Alors que la pandémie de Covid a poussé les patients à déserter les cabinets médicaux, LuxTransplant constate une forte hausse des malades dont la santé s’est dégradée et qui ont désormais besoin d’une greffe.
Selon une enquête internationale publiée en août dernier dans le Lancet Public Health, le nombre de transplantations d’organes a chuté de 16 % en 2020 au niveau mondial, condamnant ainsi 48 000 malades, estiment les médecins et chercheurs français auteurs de l’étude.
Et le Luxembourg ne fait pas exception : seuls 13 patients ont pu recevoir une greffe d’organe l’année dernière contre 34 en 2018 et 19 en 2019. En cause, l’arrêt du programme de don d’organes par principe de précaution durant trois mois, entre mars et juin, lors de la première vague de l’épidémie. Et la saturation des unités de soins intensifs des hôpitaux mobilisées normalement pour le prélèvement sur les donneurs comme pour le suivi postopératoire des patients greffés.
Autre impact direct de la crise sanitaire, la liste des personnes en attente de greffe d’organe au Luxembourg s’est brusquement allongée, constate Jorge De Sousa, coordinateur de transplantation : «Alors que nous avions 78 patients inscrits en 2018 et 65 en 2019, notre liste d’attente a grimpé jusqu’à 85 patients en 2020 et nous avons dépassé la centaine d’inscrits cette année», détaille l’infirmier anesthésiste, présent hier au «Spinning marathon» organisé à Mamer, pour la journée mondiale du Don d’organes.
Des chiffres qui vont encore augmenter, craint-on au sein de LuxTransplant : «Cette tendance va se poursuivre, c’est certain», poursuit-il, évoquant une onde de choc attendue en 2022 et 2023. «Les diagnostics de certaines pathologies rénales ou pulmonaires sont retardés depuis le début de la crise sanitaire parce que les patients désertent les cabinets des médecins. Nos collègues à l’étranger constatent le même phénomène.»
L’épidémie a également été source d’angoisse pour les patients en attente de greffe ou déjà transplantés et sous traitement immunosuppresseur : LuxTransplant a ainsi plaidé en faveur d’une vaccination prioritaire pour ces malades extrêmement vulnérables auprès du ministère de la Santé et ils ont pu faire partie des vaccinés dès la phase 2 de la campagne nationale.
Un soulagement d’autant plus important que, lors de la première vague, les équipes de LuxTransplant avaient été marquées par le décès brutal d’un patient greffé : «Tout s’était très bien déroulé. Il était prêt à rentrer chez lui. Malheureusement, il a été contaminé par le virus à l’hôpital et est décédé trois semaines à peine après son opération», raconte Jorge De Sousa.
Seulement trois prélèvements en 2020
Du côté des dons, seuls trois prélèvements multiorganes ont pu être effectués en 2020, là encore, un chiffre en baisse constante depuis 2017. Mais Jorge De Sousa tient à nuancer : «Il est important de tenir compte du nombre de donneurs potentiels, c’est-à-dire en état de mort cérébrale, seule situation qui permet le don d’organes. Et en 2020, ils étaient 14, un chiffre stable par rapport aux années précédentes», explique-t-il. Dans les onze cas pour lesquels le prélèvement n’a finalement pas été possible, il s’agissait pour la plupart de contre-indications médicales.

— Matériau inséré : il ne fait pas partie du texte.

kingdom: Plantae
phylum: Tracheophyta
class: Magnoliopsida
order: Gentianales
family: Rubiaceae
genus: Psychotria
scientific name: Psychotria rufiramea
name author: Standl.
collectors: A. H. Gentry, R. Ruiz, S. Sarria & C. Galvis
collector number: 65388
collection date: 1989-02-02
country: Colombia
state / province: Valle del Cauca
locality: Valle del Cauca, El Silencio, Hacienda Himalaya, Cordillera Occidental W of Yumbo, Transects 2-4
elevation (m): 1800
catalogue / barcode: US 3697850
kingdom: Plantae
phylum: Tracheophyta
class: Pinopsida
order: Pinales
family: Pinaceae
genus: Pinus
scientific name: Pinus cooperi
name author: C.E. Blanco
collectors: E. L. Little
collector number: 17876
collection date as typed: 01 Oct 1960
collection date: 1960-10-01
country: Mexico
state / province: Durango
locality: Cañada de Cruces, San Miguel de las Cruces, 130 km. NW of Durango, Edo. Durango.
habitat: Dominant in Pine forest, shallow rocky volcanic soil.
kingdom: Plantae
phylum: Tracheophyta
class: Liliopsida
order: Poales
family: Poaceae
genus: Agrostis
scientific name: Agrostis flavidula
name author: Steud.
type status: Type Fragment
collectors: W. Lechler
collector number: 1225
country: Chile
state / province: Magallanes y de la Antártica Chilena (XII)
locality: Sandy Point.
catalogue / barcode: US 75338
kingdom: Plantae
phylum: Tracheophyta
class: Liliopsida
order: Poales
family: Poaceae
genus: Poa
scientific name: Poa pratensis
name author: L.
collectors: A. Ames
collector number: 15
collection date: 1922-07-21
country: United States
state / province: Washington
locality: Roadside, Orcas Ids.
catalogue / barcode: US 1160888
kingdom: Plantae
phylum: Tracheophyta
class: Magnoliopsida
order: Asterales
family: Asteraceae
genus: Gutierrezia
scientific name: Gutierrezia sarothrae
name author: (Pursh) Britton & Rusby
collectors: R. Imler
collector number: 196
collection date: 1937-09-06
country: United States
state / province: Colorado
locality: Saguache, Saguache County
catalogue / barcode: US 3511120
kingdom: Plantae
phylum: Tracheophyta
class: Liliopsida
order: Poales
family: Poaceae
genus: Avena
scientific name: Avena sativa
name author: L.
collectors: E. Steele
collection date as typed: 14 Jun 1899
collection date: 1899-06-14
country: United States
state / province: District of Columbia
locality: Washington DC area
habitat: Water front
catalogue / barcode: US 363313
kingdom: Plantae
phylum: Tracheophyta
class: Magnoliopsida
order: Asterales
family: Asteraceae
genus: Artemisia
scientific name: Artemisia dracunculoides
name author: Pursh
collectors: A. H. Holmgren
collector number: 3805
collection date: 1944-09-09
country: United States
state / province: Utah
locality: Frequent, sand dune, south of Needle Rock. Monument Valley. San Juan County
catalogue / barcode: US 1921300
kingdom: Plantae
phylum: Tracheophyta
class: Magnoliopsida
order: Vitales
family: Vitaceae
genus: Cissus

Preuve d’une certaine évolution dans la société par rapport au tabou de la mort notamment : «Aujourd’hui, au Luxembourg, on observe que les gens sont beaucoup plus favorables au don d’organes. On a très peu de refus», précise le coordinateur de LuxTransplant. Rappelons que, selon la loi, tout citoyen qui décède est présumé donneur. Si on souhaite s’y opposer, il faut le faire par écrit, de son vivant.
«On parle beaucoup de solidarité et de liberté. J’aimerais souligner, en cette journée mondiale, que le don d’organes est le geste de solidarité le plus fort qu’on puisse faire, pour rendre leur liberté à des personnes qui en sont privées par la maladie», conclut Jorge De Sousa, indiquant qu’un donneur peut sauver, à lui seul, la vie d’au moins cinq personnes.